Book #10: Coal: A Human History by Barbara Freese

Coal: A Human History

Product Details


  • Paperback: 320 pages
  • Publisher: Penguin Books (January 27, 2004)
  • Language: English
  • ISBN-10: 0142000981
  • ISBN-13: 978-0142000984

Professional Review from Publisher Weekly:

Coal has been both lauded for its efficiency as a heating fuel and maligned for the lung-wrenching black smoke it gives off. In her first book, Freese, an assistant attorney general of Minnesota (where she helps enforce environmental laws), offers an exquisite chronicle of the rise and fall of this bituminous black mineral. Both the Romans and the Chinese used coal ornamentally long before they discovered its flammable properties. Once its use as a heating source was discovered in early Roman Britain, coal replaced wood as Britain's primary energy source. The jet-black mineral spurred the Industrial Revolution and inspired the invention of the steam engine and the railway. Freese narrates the discovery of coal in the colonies, the development of the first U.S. coal town, Pittsburgh, and the history of coal in China. Despite its allure as a cheap and warm energy source, coal carries a high environmental cost. Burning it produces sulfur dioxide and carbon dioxide in such quantities that, during the Clinton administration, the EPA targeted coal-burning power plants as the single worst air polluters. Using EPA studies, Freese shows that coal emissions kill about 30,000 people a year, causing nearly as many deaths as traffic accidents and more than homicides and AIDS. The author 
contends that alternate energy sources must be found to ensure a healthier environment for future 
generations. Part history and part environmental argument, Freese's elegant book teaches an important lesson about the interdependence of humans and their natural environment both for good and ill throughout history.

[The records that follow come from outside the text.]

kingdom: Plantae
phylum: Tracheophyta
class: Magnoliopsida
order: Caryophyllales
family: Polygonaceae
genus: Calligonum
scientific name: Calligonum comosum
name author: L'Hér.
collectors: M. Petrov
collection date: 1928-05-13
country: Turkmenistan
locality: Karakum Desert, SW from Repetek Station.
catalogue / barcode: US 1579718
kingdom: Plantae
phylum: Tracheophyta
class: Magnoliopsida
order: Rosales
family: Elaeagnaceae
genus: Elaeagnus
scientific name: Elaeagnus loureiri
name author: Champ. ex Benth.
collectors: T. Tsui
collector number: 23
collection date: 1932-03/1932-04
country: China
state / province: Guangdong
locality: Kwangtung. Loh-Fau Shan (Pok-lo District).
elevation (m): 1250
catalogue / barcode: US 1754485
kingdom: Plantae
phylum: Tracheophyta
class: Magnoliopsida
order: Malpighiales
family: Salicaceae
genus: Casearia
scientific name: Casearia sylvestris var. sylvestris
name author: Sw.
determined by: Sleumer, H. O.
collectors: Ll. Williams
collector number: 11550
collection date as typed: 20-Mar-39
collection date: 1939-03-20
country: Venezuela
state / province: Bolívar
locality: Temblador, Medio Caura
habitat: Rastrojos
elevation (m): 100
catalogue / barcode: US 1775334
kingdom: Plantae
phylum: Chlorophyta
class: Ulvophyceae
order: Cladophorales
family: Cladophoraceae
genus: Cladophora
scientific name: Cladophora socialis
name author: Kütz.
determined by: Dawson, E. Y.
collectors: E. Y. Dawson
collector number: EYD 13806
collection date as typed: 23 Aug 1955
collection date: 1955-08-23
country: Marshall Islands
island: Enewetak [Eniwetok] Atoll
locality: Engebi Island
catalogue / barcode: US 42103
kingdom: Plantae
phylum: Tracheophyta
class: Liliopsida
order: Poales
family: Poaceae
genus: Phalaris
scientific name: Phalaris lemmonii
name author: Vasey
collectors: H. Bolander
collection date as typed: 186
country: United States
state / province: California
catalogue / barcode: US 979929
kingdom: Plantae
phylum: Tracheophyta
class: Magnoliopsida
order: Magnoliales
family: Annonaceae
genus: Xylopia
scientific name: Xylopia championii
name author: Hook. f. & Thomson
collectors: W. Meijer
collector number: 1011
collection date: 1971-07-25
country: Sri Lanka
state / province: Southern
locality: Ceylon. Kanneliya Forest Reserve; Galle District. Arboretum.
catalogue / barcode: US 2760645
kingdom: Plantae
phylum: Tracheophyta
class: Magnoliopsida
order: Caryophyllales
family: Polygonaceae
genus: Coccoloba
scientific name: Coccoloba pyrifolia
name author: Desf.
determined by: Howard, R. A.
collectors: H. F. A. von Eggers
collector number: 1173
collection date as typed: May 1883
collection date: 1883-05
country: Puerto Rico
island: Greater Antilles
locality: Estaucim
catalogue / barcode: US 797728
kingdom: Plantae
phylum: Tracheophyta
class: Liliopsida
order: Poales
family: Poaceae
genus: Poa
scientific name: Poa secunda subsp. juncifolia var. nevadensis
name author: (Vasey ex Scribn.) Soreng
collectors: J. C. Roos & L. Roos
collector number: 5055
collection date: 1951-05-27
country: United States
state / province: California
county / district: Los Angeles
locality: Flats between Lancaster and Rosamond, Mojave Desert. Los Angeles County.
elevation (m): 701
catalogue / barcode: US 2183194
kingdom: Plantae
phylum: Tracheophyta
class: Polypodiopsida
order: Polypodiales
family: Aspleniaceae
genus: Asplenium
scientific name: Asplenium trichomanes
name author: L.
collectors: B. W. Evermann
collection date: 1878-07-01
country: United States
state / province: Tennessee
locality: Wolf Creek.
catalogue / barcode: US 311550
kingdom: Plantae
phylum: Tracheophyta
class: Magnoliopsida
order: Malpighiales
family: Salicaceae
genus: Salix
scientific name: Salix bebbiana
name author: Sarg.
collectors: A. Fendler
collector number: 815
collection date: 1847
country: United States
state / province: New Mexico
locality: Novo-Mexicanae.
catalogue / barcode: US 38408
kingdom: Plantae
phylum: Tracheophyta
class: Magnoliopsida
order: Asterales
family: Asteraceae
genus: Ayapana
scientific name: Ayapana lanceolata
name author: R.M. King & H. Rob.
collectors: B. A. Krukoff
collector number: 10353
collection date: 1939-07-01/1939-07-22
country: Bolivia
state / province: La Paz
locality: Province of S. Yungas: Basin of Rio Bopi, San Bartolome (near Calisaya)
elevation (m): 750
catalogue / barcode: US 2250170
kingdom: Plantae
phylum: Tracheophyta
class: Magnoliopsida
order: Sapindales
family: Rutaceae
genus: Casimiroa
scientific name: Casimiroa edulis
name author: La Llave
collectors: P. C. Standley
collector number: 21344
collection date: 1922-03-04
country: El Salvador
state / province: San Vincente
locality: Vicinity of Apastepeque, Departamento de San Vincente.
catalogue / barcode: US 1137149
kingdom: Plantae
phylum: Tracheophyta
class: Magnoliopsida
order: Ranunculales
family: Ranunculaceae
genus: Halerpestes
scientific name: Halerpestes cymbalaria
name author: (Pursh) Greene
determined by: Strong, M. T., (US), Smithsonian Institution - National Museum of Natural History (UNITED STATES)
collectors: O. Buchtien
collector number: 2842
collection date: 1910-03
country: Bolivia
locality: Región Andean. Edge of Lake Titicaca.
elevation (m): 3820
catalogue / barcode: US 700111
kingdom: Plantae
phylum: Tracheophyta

Customer Review from Amazon.com: 

Freese's book is an excellent and engaging history of the history of coal and its relationship to the 
history of three nations: The United Kingdom, the United States, and China. She writes exceptionally fluidly, with, at once, broad sweeps and minute details that keep you both interetsed and informed. She also has a lovely dry sense of humor. Her chapter on Manchester, by the way, is excellent.
The book isn't academic (to her credit), but nor is it a vapid popular account. Instead, Freese has written a book that does the nearly impossible in that it is well-researched, historically accurate, 

engaging almost, but not, to the point of being chatty. I couldn't put it down. What it lacks, by way of 
an academic angle, is a discussion of what else had been written in the past about the history of coal, as well as a theoretical approach. This is hardly a criticism because that really isn't the intention of this book. In fact, believe the book would have suffered had she taken this approach.
I agree with another reviewer who suggested that Freese didn't know how to end the book--although I did find her discussion of alternatives to coal to be compelling. There are two typos in the book that evaded the copy editor, but otherwise this book is a small masterpiece. You will enjoy it.


In reading this book, the reader not only gets a complete history of coal, but also information and statistics concerning coal's impact on the environment.